Спонтанность – это и сам Человек.
Спонтанность — это Сущее.
Спонтанность – это Потенциальность Мира.
Сказанное здесь звучит, как миф.
И действительно, обращение к вероятностной онтологии оживляет миф древности. В
европейской традиции он уходит корнями к досократикам, на Востоке – к индуизму и
даосизму. Европейская наука не восприняла мифа о Мире как спонтанно распаковываемой
целостности. Может быть, теперь наука или, по крайней мере, философия готова будет
разыграть эту старую карту, сброшенную с рассмотрения всепобеждающей верой в
механистический порядок, диктуемый законом и легко понимаемый в своей простоте?
* * *
Попробуем теперь охватить единым взглядом все, что было сказано выше.

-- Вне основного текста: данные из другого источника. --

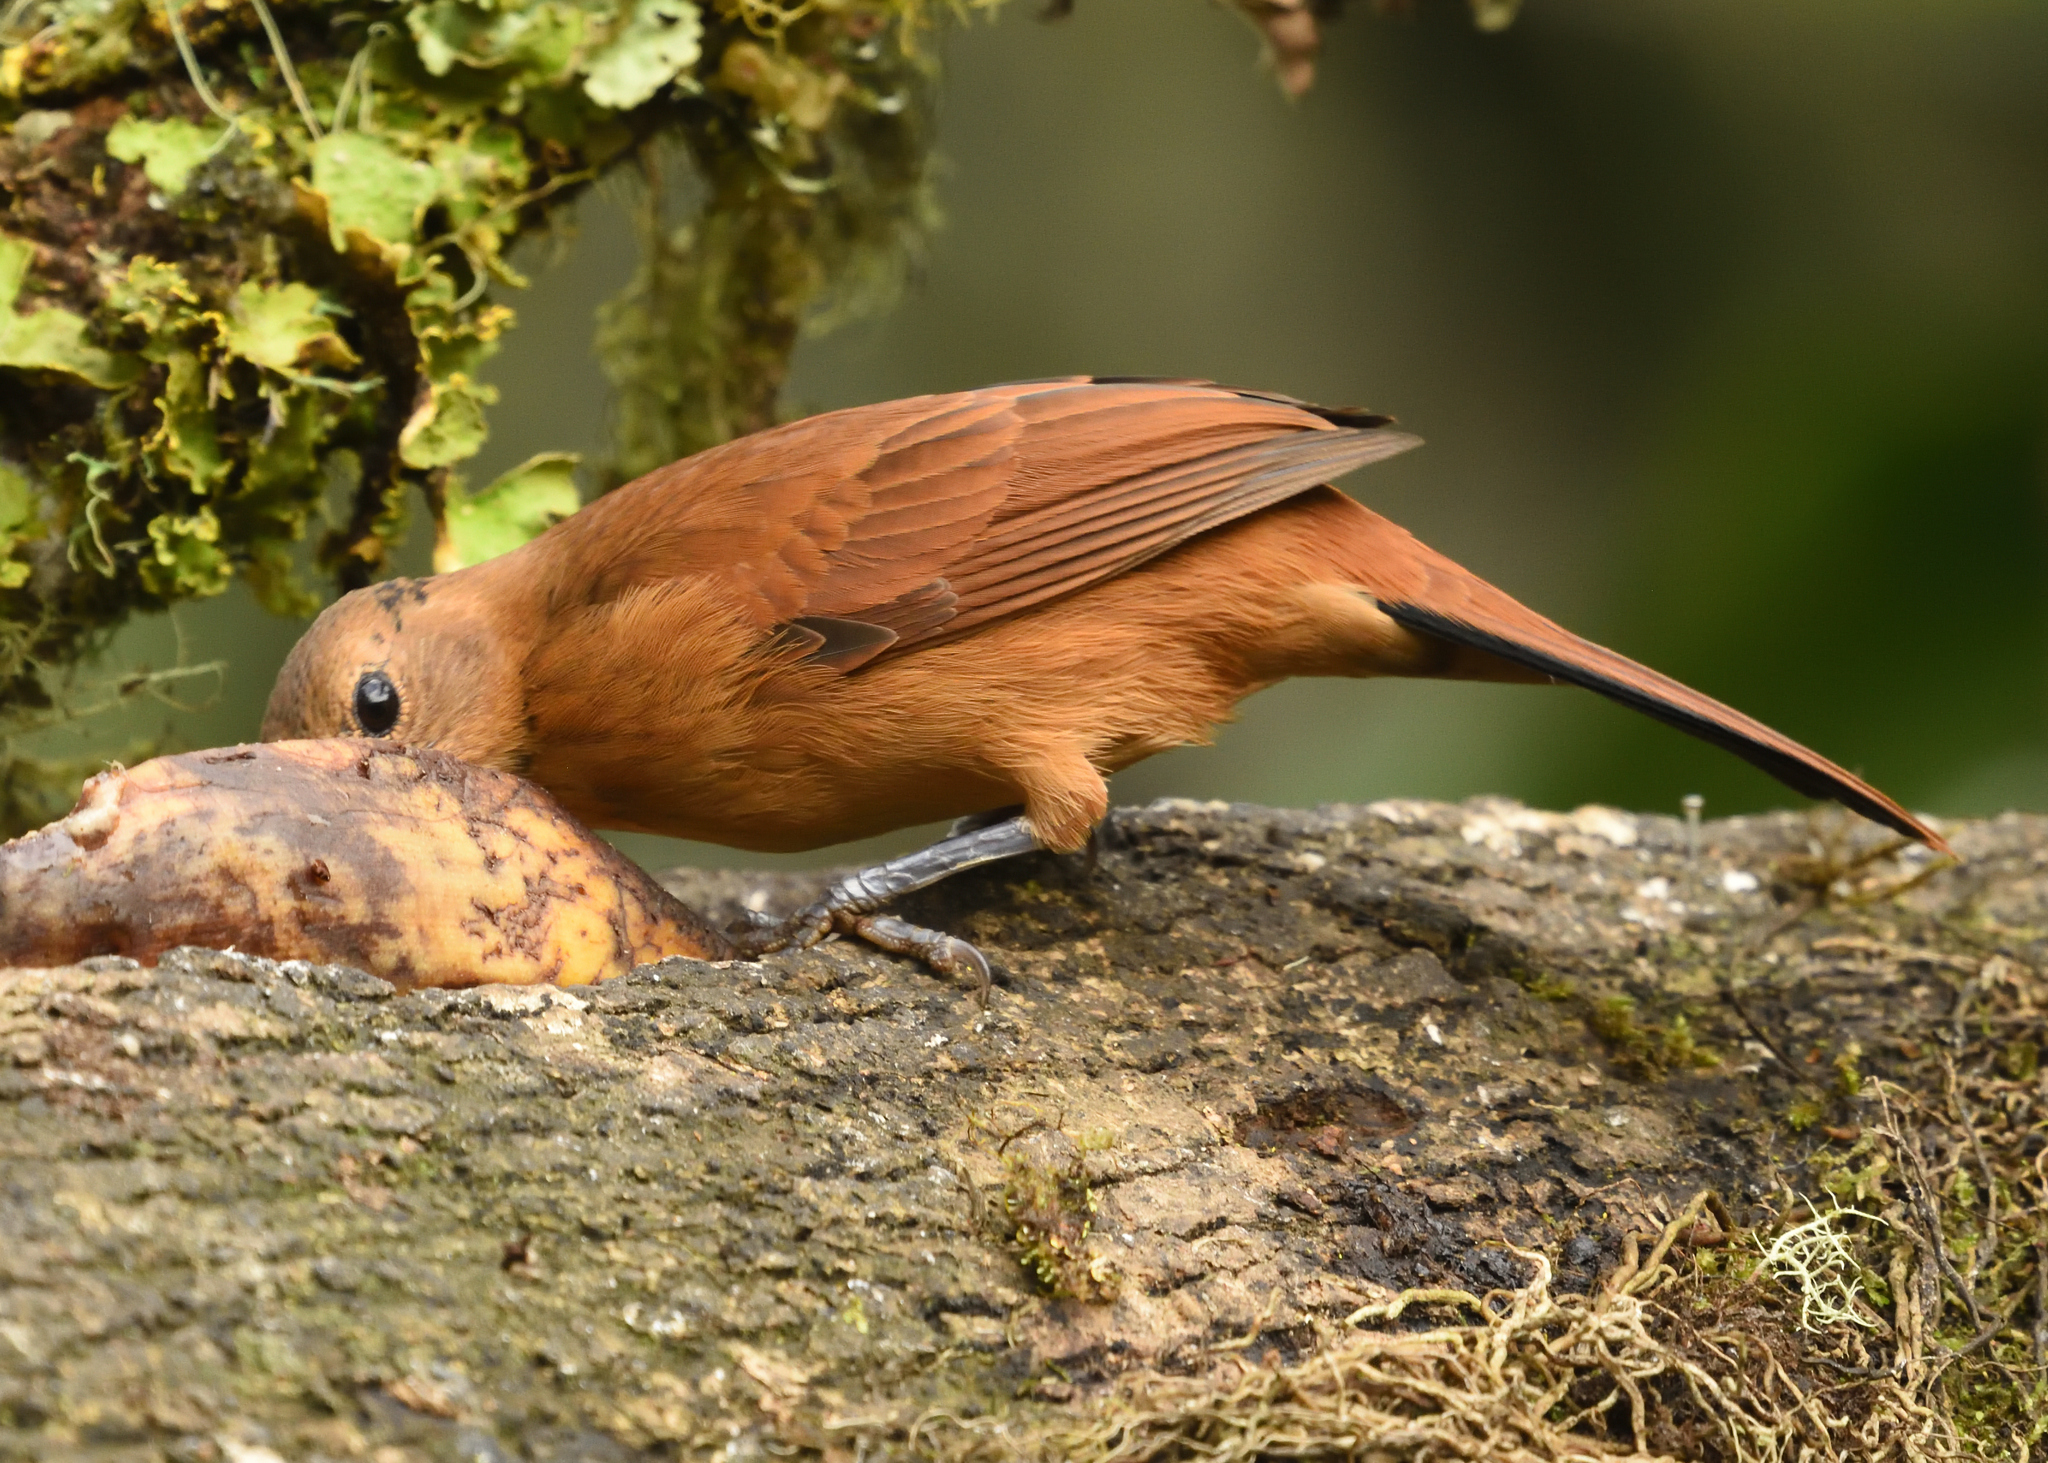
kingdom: Animalia
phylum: Chordata
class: Aves
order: Passeriformes
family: Thraupidae
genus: Tachyphonus
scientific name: Tachyphonus rufus
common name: White-lined tanager
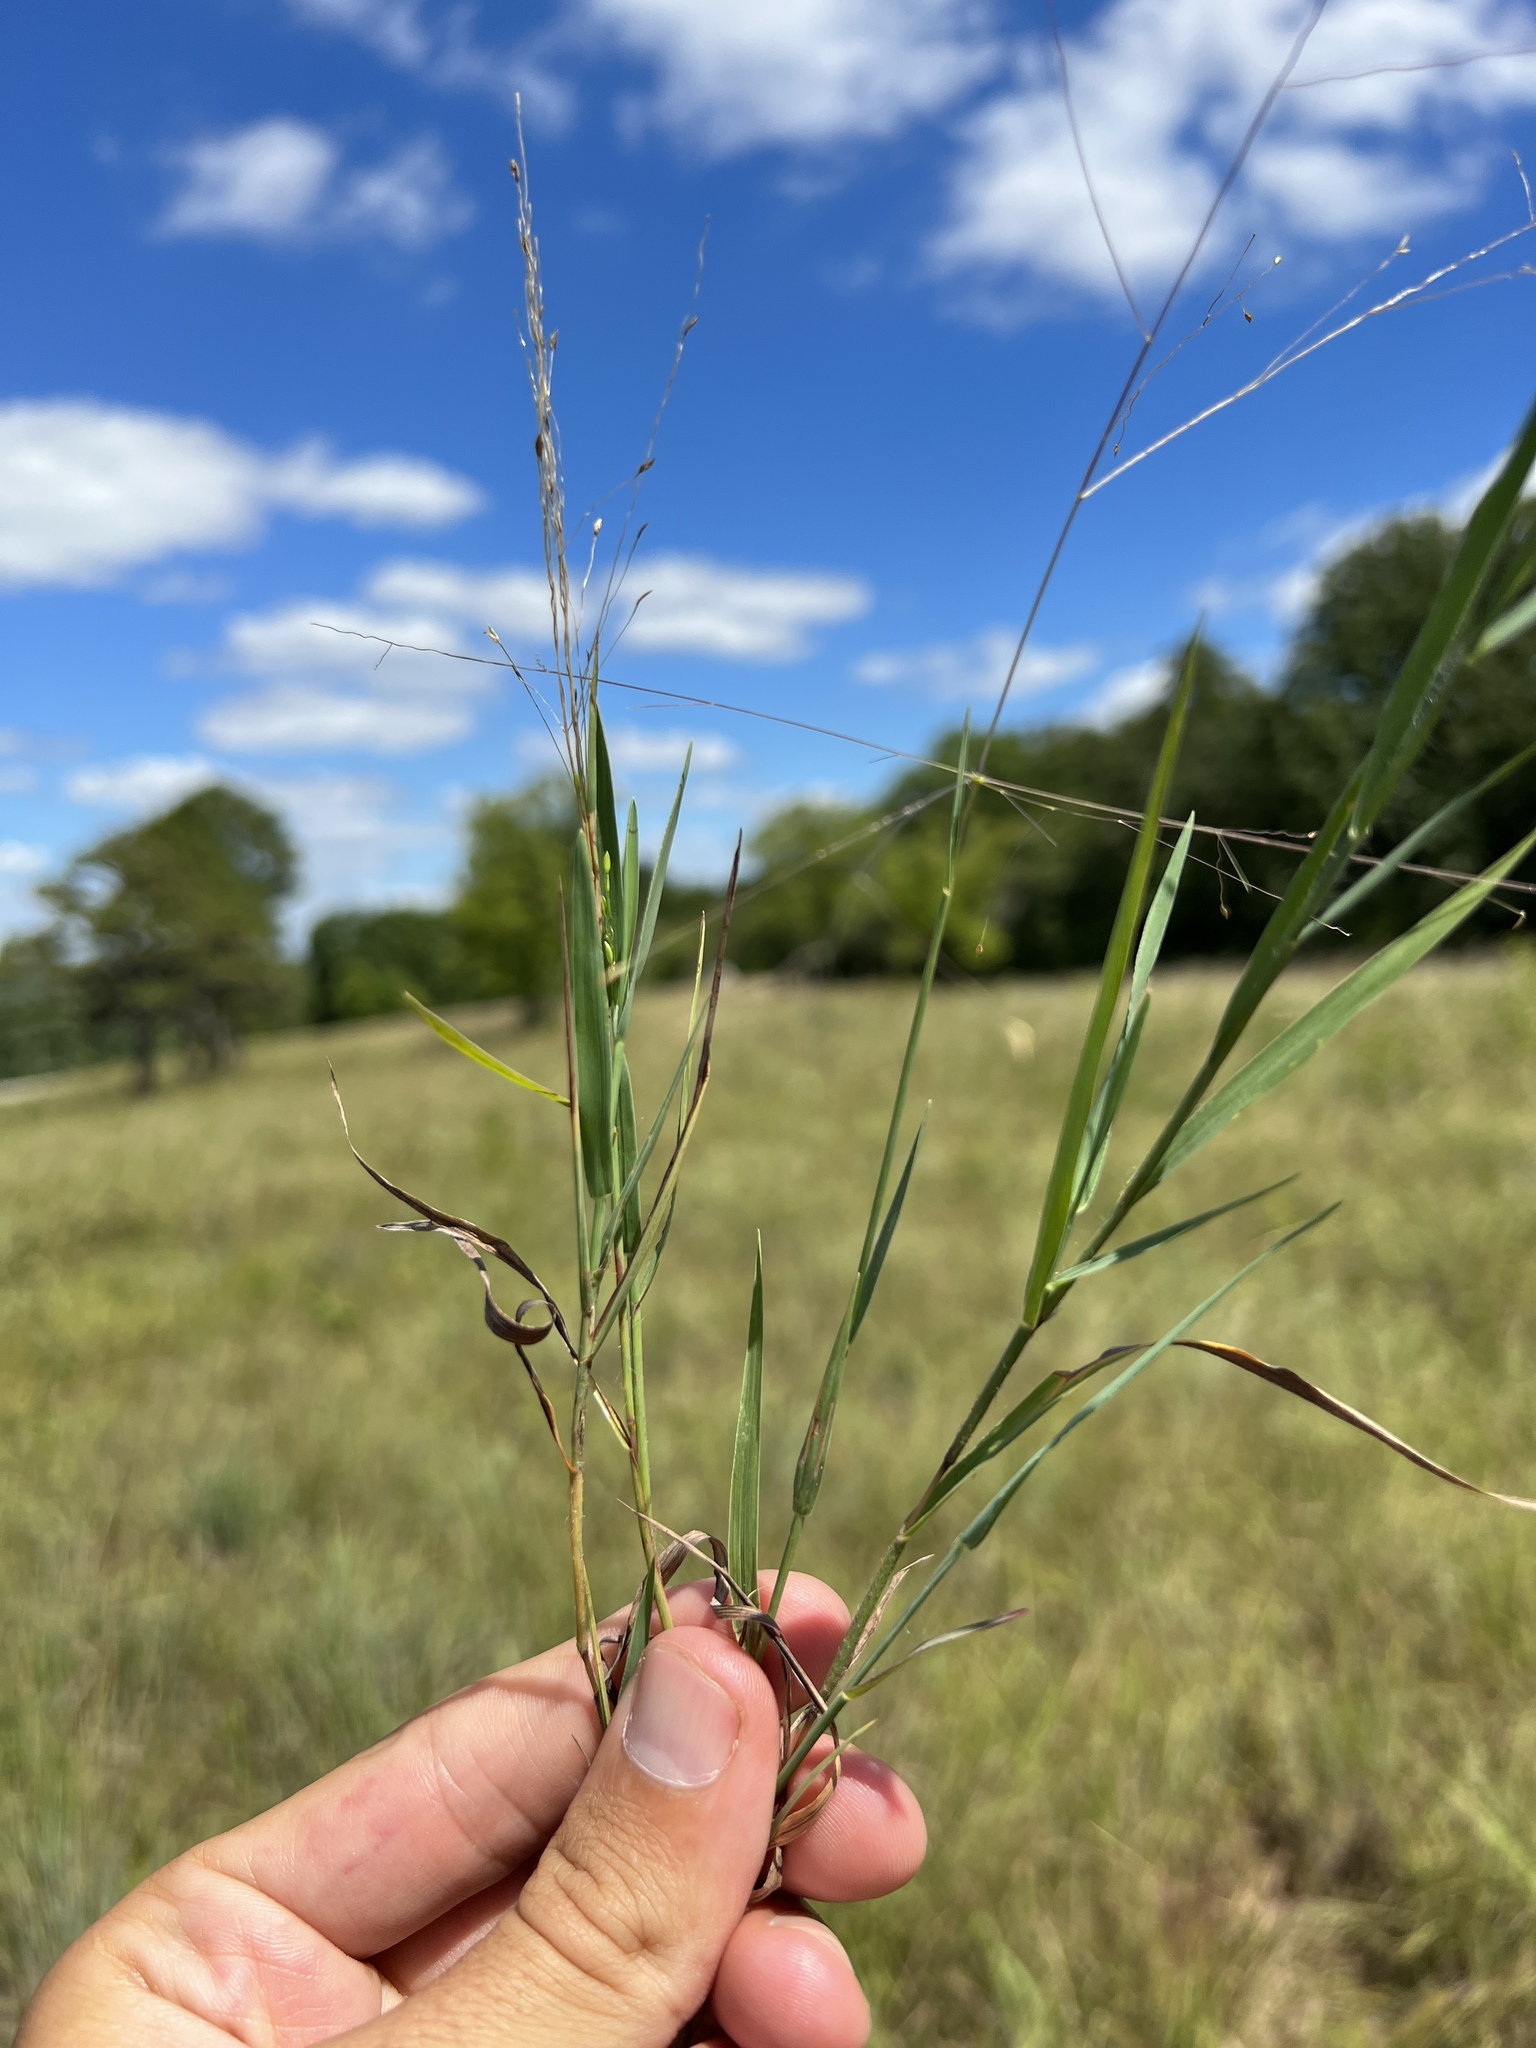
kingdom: Plantae
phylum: Tracheophyta
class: Liliopsida
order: Poales
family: Poaceae
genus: Digitaria
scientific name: Digitaria cognata
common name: Fall witchgrass
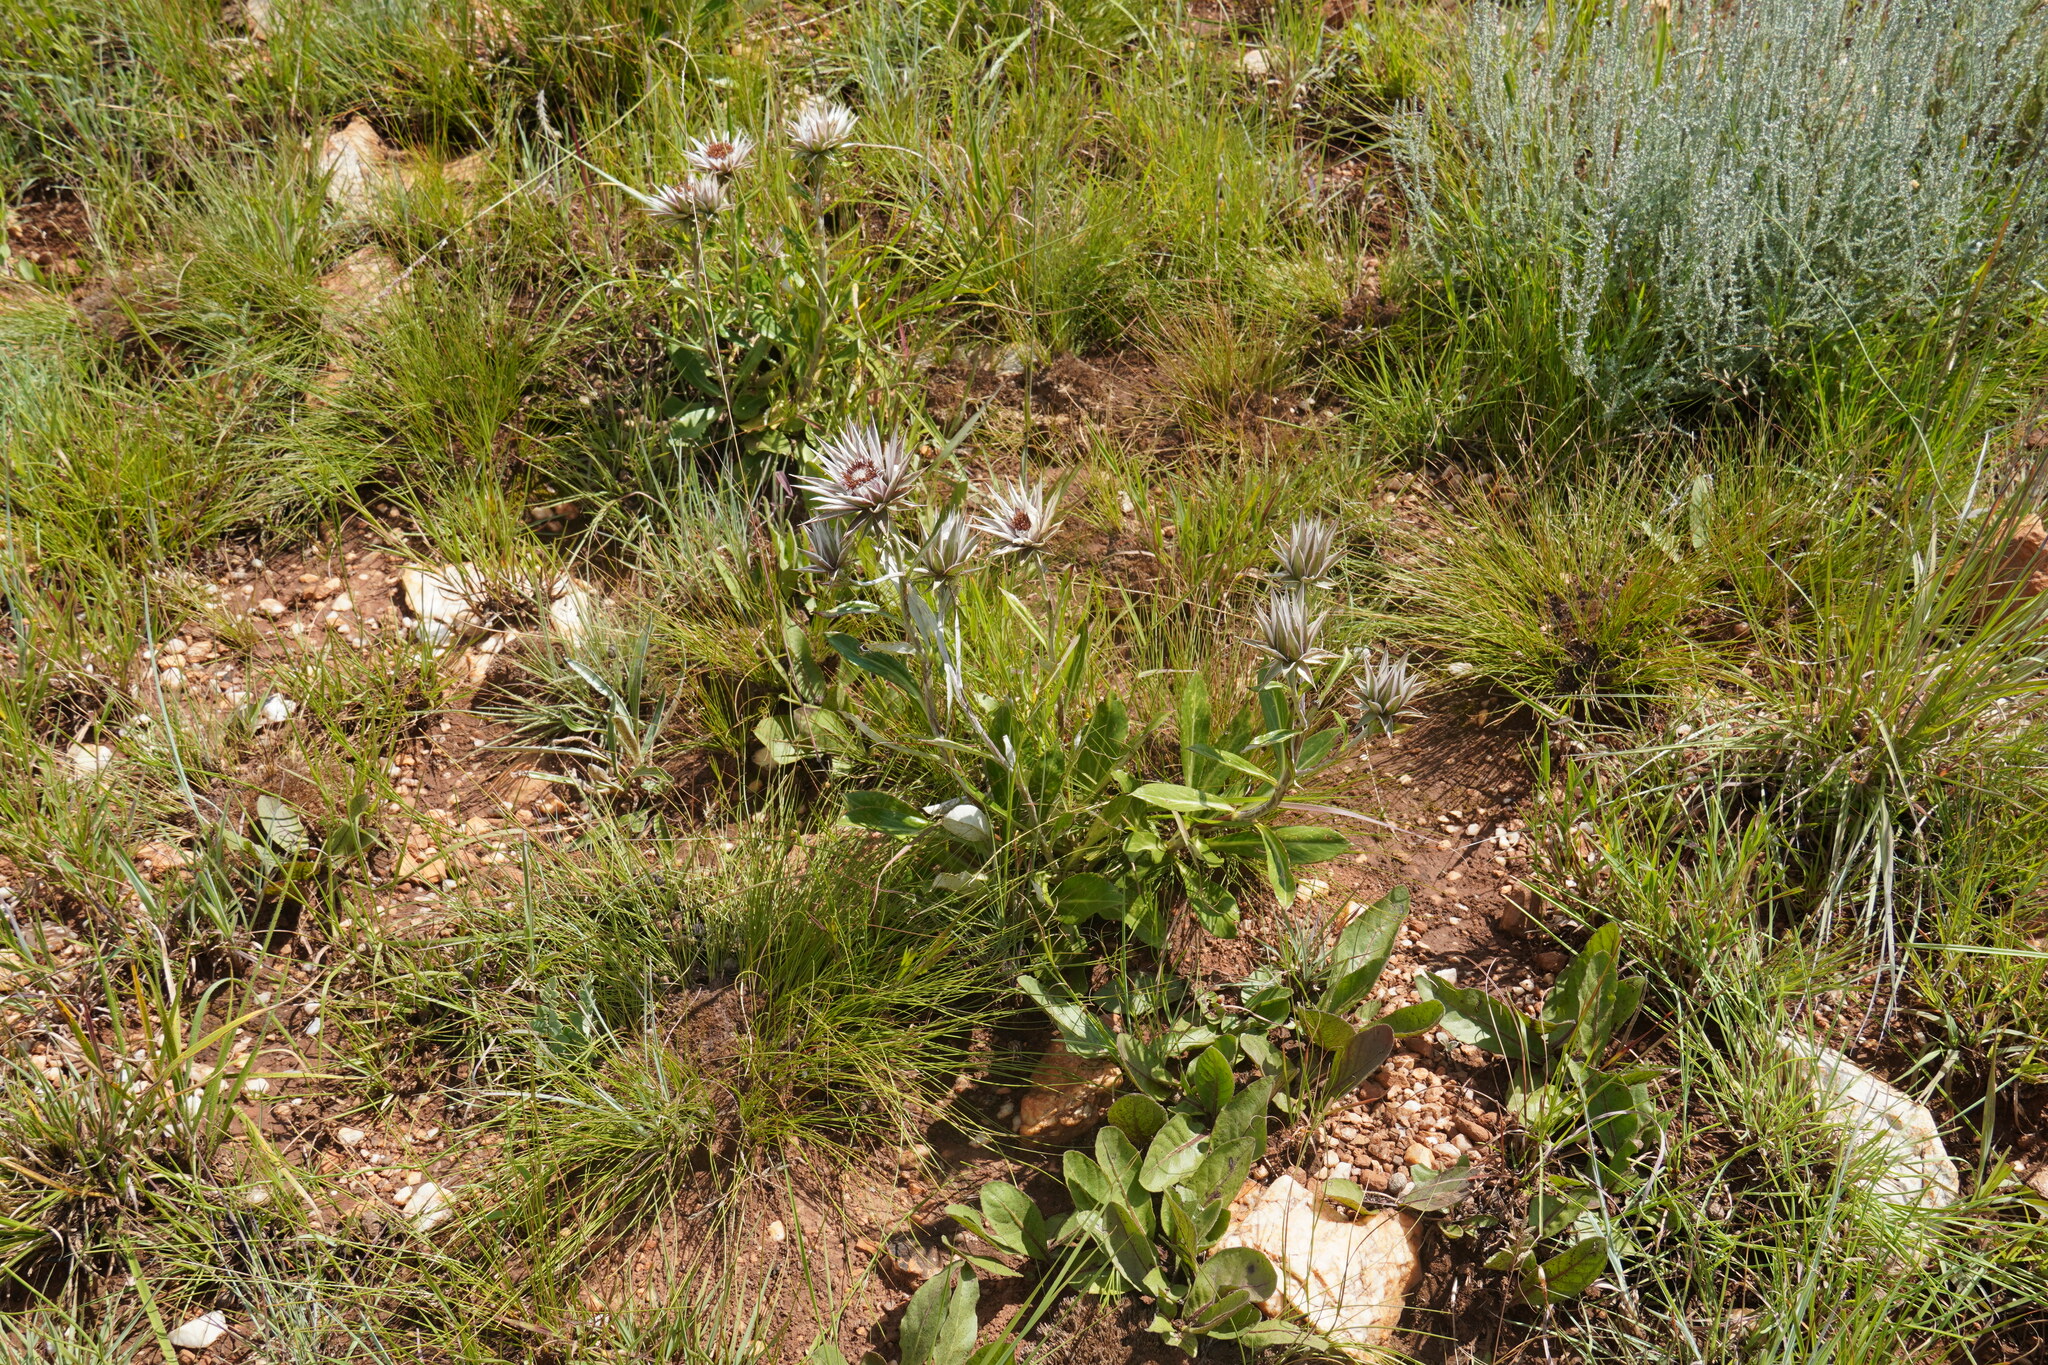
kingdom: Plantae
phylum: Tracheophyta
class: Magnoliopsida
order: Asterales
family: Asteraceae
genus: Macledium
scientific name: Macledium zeyheri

Нам не хотелось бы, чтобы наш подход был воспринят как экстранигилизм. Остро
критическим остается, конечно, наше отношение к тому картезианско-ньютоновскому
механистическому фону, на котором продолжают развиваться современные представления
об эволюционизме. Но главное для нас – это позитивная сторона: возможность показать
правомерность представлений о вероятностной, т. е. по существу геометрической онтологии
мира, где движущим началом является не закон, а спонтанность – та спонтанность, которая
обретает контуры научности, будучи записанной на языке модельных представлений.
Спонтанность становится фундаментальным началом мира. Мы не можем объяснить
сколько-нибудь глубоко природу спонтанности через другие научные понятия. Они все еще
остаются не приспособленными для этого, хотя, кажется, и в физике стала ощущаться
потребность в легализации представления о спонтанности.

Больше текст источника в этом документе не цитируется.